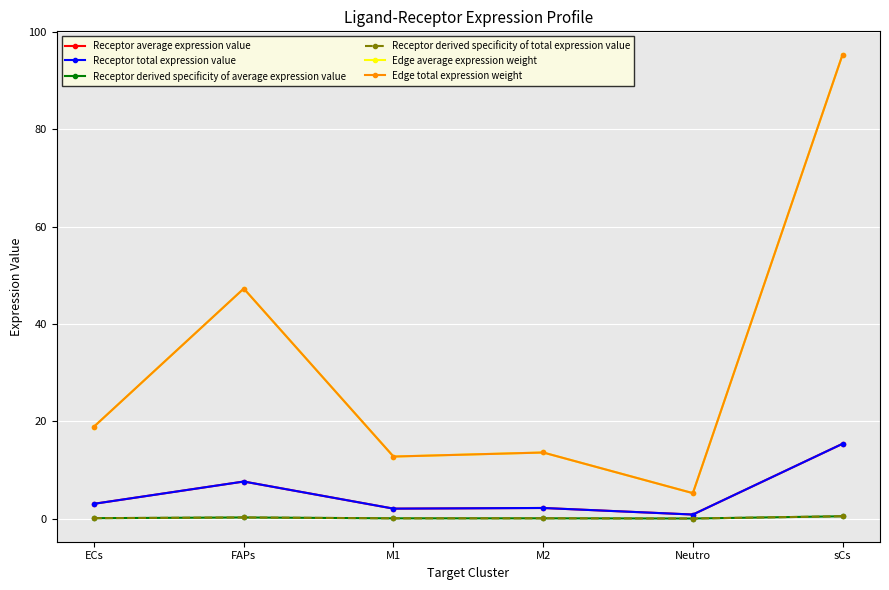

Where is Receptor derived specificity of average expression value nearest to the value 0?

Neutro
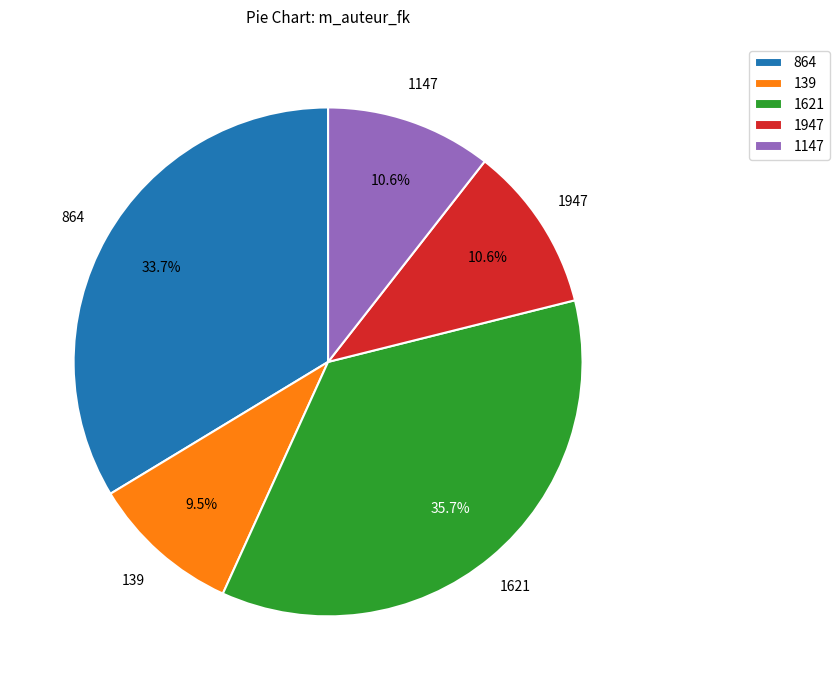

True or false: 864 accounts for 19% of the total.

False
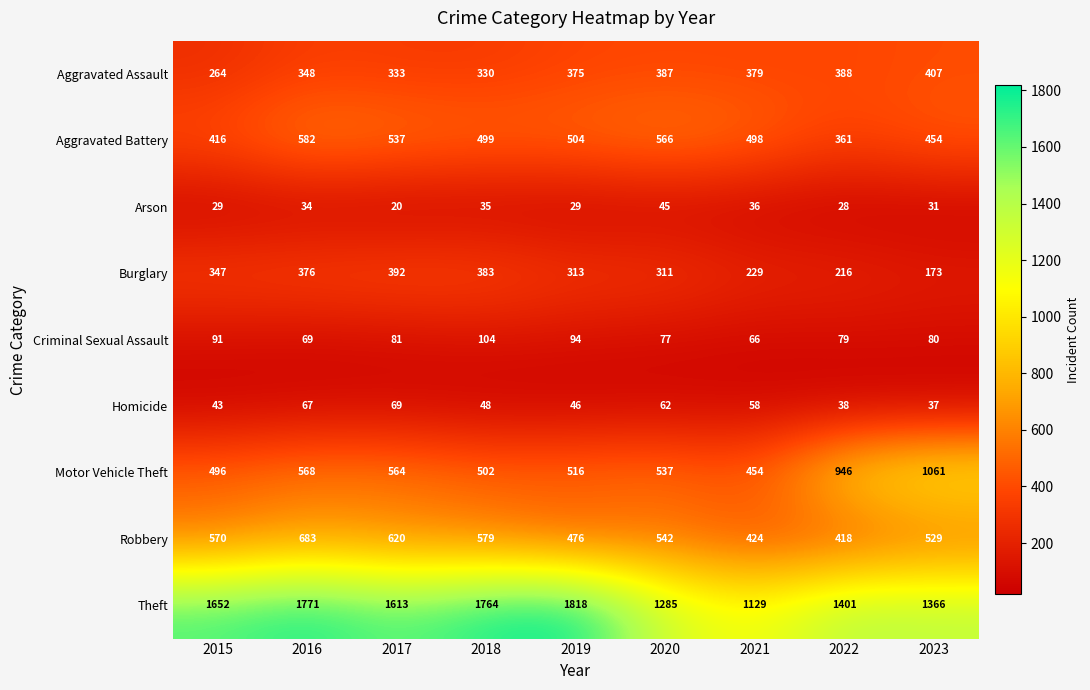

Where is Burglary nearest to the value 282?

2020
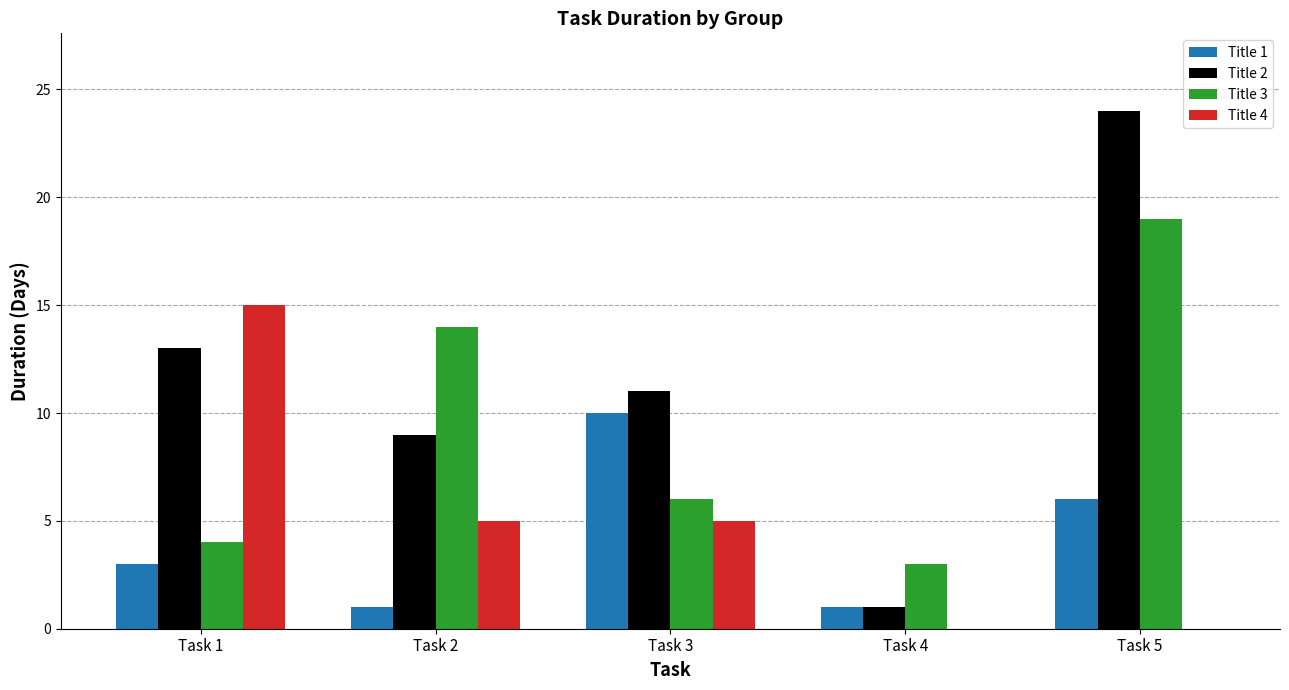

Are the bars grouped side by side (vs. stacked)?

Yes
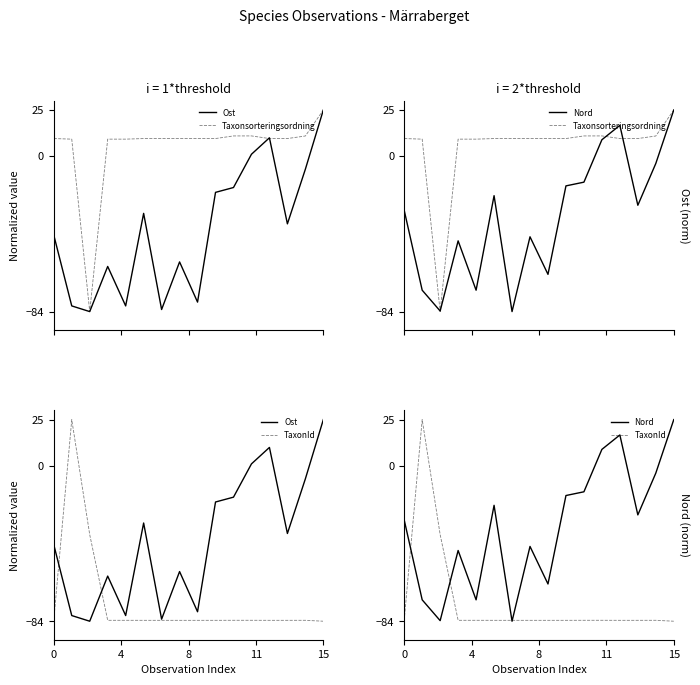

Which series changed the most between 11 and 12?

Ost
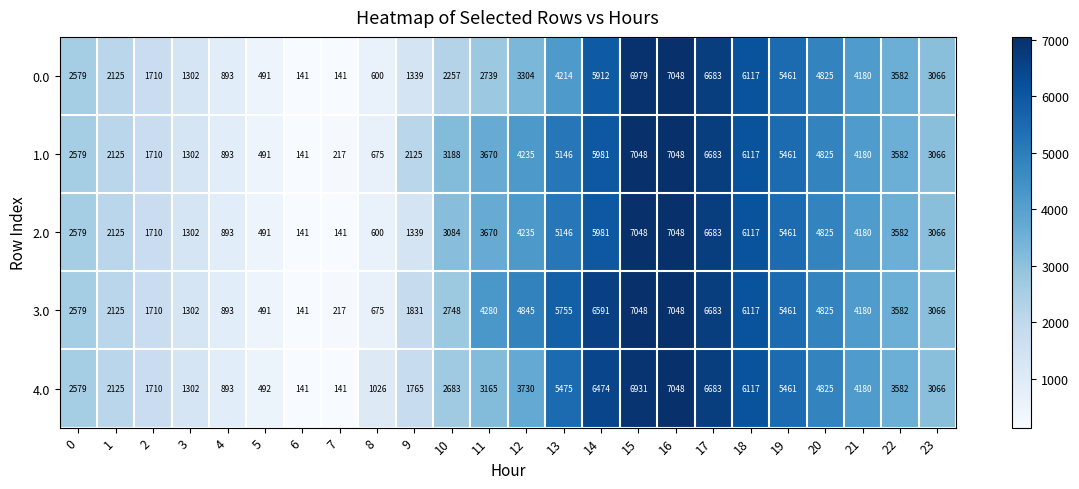

Which series changed the most between 1 and 11?

3.0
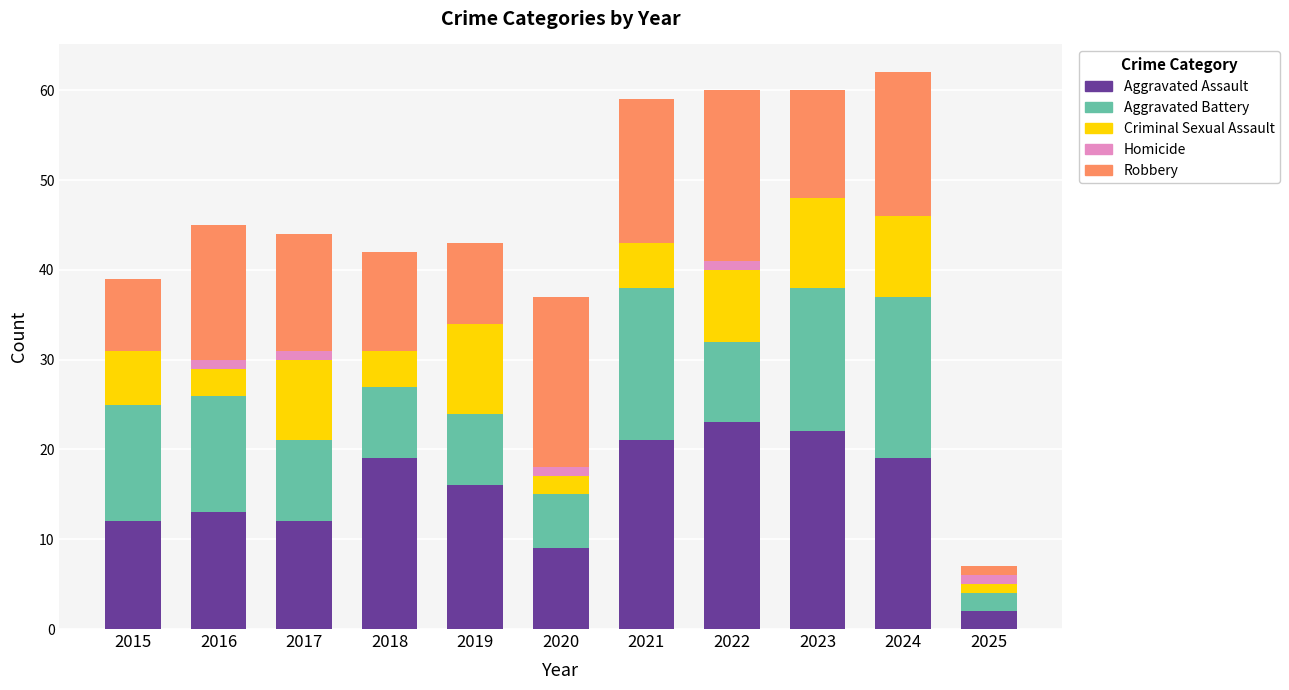

Is it true that Aggravated Assault equals 2 at 2025?

True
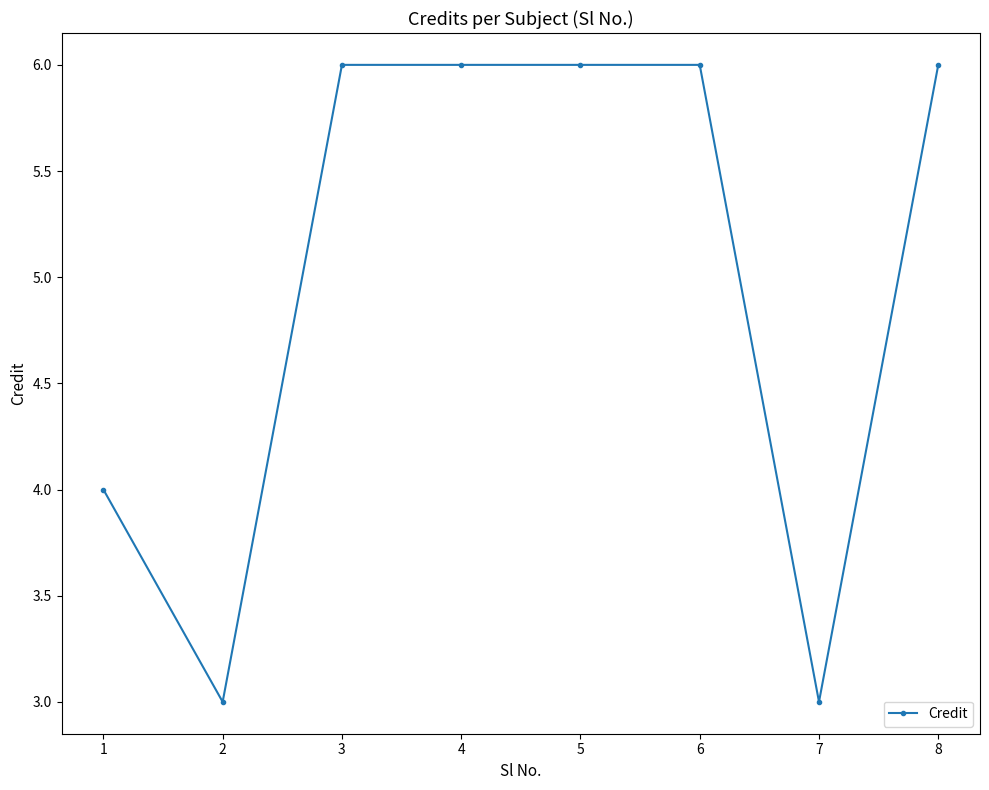

True or false: there are more than 2 points higher than both neighbors.

False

_ _ _ _

## WHAT IS BEING ASKED
Pick out every line in the material above that contains the word "most".

## RESULT OF THIS TASK
Which series changed the most between 11 and 12?
Which series changed the most between 1 and 11?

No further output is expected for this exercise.